Una vez aprobada la Constitución de 1978 se consolidó entre los españoles una percepción muy sólida, y casi unánime, sobre el prometedor futuro que garantizaba aquel esfuerzo colectivo hecho a medias de renuncias y alternativas. Algunas dificultades posteriores, como el intento de golpe de Estado del 23-F, ayudaron a consolidar aquella percepción. La gran promesa de futuro se refería al avance de una sociedad más justa y equitativa, con un continuo crecimiento económico y un estilo de vida que nos permitía superar (y olvidar) las penurias del pasado. Aunque con el paso de los años la realidad se mostró más compleja, se mantuvo la tendencia al crecimiento económico, se conformó una amplia clase media y una sociedad de consumo. De tal manera que el estilo de vida de los españoles, para sorpresa de todos y orgullo propio, no difería demasiado del de los países más desarrollados de la UE. En algunos aspectos, incluso parecíamos destacar. También es cierto que se mantuvo un alto nivel de desigualdad social y de pobreza severa, aunque esto en ningún caso era demasiado visible para la propia sociedad española, por lo que nunca se pensó que nos podía diferenciar de otros países europeos.
En las décadas siguientes, la sociedad española interiorizó que la promesa sobre el “gran futuro” de la transición política contenía un punto de idealización utópica. Al tiempo, comprendió que se debía avanzar hacia este futuro a un ritmo razonable, ya que no se podía (ni se debía) tratar de alcanzar, así de repente y sin más, la totalidad de los objetivos de aquellas expectativas, esperanzas y promesas. Aparte de mantener una tendencia progresiva y positiva con argumentos sobre lo que se debía hacer: preparar a una nueva generación para que fueran ellos los que alcanzaran el objetivo final. Por este motivo, y durante tres décadas, se han dedicado muchos recursos, tanto del Estado como de las familias, a ayudar a las personas jóvenes para que emprendieran un itinerario que les iba a permitir hacer realidad las utopías de la transición política, lo que, sin duda, parecía un proyecto muy razonable.

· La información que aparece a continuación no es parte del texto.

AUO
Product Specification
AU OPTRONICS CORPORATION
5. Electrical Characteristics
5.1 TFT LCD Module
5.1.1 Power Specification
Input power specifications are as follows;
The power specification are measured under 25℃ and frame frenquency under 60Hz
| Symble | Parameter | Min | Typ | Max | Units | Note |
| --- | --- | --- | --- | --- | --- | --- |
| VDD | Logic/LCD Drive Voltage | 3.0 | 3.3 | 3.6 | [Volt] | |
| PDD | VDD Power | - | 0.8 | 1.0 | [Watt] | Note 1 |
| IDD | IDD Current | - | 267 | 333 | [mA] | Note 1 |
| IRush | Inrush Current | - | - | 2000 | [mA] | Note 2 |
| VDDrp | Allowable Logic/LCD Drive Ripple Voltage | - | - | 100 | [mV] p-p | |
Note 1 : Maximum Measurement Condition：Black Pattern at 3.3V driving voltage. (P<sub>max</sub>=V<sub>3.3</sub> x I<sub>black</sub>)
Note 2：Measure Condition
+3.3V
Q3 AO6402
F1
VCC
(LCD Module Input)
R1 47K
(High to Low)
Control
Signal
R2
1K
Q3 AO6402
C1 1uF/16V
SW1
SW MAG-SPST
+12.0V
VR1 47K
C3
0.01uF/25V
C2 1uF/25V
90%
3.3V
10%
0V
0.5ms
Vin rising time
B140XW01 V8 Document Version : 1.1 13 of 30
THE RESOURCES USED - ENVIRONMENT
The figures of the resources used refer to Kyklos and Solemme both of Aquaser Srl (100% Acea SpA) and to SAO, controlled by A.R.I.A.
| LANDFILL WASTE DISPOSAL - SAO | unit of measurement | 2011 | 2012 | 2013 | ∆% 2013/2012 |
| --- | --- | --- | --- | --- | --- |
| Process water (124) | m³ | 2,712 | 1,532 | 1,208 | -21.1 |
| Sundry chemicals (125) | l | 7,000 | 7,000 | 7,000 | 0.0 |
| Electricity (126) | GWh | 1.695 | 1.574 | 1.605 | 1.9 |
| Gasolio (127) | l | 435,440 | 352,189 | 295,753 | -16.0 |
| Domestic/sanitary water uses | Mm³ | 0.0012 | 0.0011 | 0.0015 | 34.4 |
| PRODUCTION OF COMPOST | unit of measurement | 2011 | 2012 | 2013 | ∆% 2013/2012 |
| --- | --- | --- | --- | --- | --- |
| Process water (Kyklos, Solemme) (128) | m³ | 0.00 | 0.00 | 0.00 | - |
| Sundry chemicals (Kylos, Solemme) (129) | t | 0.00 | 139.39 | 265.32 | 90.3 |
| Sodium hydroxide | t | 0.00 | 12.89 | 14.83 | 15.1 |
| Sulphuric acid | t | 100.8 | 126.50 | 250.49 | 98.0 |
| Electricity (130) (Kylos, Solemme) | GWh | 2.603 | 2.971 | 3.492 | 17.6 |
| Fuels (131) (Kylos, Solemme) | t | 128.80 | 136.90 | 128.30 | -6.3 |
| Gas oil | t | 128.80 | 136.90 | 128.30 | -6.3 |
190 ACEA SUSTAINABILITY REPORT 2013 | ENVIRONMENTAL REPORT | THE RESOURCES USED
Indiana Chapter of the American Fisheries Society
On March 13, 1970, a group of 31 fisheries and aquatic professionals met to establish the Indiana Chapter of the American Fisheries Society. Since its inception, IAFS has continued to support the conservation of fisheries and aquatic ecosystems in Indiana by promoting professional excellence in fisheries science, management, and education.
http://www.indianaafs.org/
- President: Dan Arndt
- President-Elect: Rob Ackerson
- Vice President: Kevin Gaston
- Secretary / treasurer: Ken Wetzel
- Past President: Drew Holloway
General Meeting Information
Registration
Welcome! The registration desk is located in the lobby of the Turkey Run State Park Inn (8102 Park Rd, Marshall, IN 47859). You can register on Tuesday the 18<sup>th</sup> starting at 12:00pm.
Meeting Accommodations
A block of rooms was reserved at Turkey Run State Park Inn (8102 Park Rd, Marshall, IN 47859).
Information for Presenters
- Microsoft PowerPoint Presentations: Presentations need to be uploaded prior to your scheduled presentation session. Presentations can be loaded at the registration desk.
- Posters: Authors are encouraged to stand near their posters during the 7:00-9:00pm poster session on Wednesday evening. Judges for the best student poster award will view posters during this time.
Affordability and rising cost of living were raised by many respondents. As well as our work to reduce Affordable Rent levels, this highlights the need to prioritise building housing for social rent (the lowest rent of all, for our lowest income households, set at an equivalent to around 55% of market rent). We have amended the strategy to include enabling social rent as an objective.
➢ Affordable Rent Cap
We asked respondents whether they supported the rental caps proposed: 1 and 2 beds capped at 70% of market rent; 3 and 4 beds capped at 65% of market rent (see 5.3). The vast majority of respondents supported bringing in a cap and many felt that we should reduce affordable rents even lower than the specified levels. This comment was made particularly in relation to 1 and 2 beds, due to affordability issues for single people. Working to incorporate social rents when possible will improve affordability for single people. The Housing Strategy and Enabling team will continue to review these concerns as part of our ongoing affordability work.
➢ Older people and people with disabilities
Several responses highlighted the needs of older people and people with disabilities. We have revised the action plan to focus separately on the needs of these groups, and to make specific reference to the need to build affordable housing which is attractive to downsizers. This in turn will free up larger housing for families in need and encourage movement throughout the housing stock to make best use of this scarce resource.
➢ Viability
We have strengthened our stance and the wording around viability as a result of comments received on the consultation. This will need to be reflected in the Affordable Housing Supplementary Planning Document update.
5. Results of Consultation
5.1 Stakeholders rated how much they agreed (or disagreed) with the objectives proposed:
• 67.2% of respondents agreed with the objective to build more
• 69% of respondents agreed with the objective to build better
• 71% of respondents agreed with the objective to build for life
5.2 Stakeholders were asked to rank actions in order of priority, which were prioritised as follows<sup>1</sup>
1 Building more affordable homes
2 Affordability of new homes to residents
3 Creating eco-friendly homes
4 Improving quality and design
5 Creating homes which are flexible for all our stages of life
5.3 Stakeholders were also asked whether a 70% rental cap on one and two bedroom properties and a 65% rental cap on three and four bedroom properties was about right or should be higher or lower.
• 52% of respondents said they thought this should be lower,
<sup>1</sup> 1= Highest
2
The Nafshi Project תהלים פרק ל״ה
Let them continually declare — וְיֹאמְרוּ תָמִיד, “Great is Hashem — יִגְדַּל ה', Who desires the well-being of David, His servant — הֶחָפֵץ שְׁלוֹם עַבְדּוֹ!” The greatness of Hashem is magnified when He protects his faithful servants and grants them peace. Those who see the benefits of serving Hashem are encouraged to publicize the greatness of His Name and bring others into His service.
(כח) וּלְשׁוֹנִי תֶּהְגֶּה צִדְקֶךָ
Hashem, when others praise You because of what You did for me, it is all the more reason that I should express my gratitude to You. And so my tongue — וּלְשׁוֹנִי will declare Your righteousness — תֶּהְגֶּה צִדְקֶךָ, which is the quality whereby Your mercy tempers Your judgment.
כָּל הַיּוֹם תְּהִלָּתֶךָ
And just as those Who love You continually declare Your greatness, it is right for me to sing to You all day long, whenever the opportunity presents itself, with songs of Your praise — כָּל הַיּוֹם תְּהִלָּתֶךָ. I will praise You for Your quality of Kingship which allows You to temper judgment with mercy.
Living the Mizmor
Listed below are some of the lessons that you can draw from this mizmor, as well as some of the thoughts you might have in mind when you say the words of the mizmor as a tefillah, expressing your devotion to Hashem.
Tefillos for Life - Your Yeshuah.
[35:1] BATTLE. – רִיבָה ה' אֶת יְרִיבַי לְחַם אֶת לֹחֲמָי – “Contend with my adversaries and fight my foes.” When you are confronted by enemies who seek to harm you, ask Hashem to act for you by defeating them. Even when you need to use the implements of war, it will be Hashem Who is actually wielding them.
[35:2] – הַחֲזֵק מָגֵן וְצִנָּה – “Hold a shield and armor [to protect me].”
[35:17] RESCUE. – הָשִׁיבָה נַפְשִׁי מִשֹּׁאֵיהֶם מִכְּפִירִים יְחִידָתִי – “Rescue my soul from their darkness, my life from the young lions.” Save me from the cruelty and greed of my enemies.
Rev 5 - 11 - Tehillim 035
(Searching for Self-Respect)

El problema es que tales objetivos habían sido fijados por una generación muy diligente y en un momento histórico muy concreto. Después se congelaron para poder orientar, tanto la intervención pública como la actitud de las familias, hacia un horizonte determinado e inamovible. Como consecuencia, todos los recursos sociales y públicos para las personas jóvenes se orientaron de forma exclusiva y durante tres décadas hacia el logro de determinados objetivos inamovibles y preestablecidos: tener un trabajo estable y seguro de por vida, un buen nivel de ingresos y autonomía económica, vivienda propia, moderna, amplia y adecuada, así como un idealizado proyecto de vida familiar al margen de todo riesgo. Todo ello envuelto en una nube de modernidad (y felicidad personal). Las familias debían empeñarse en que sus hijos alcanzaran estos objetivos, y por ello debían protegerles incluso más allá de lo razonable. Una actitud que encaja muy bien con el modelo tradicional del “familismo mediterráneo” que ha caracterizado nuestras relaciones sociales en los últimos siglos.
No se preveían otros objetivos y se dejaba de lado toda iniciativa relacionada con el empoderamiento y la participación juvenil (lo que se ha venido llamando “políticas sobre condición juvenil”), a pesar de que la Constitución dedica de forma exclusiva el artículo 48 a garantizar este tipo de políticas. Pero, como no se puede obviar el mandato constitucional, las políticas de juventud se han caracterizado en España por las llamadas “retóricas de juventud”, un tipo de discurso que hacía hincapié en el empoderamiento y la participación de la juventud, al tiempo que ponían en marcha estrategias sociales y políticas para evitar que las personas jóvenes se empoderaran y participaran. En estos momentos se puede acceder a una descripción empírica de tales estrategias.
Como consecuencia, los jóvenes representaban la esperanza colectiva. Se dedicaban tantos medios a su promoción que todo el colectivo juvenil y cada uno de ellos en particular debían esforzarse en cumplir con los compromisos vitales que permitían vislumbrar el horizonte de los objetivos alcanzados. Es decir, dejando atrás el período histórico en el que las personas jóvenes tomaban sus propias decisiones y elegían (y cambiaban) la dirección de sus pasos, había que volver al viejo modelo de la senda preestablecida, definida por el conjunto de la sociedad adulta y que se suponía que garantizaba el cumplimiento de todas las profecías y relatos sobre “el gran futuro”.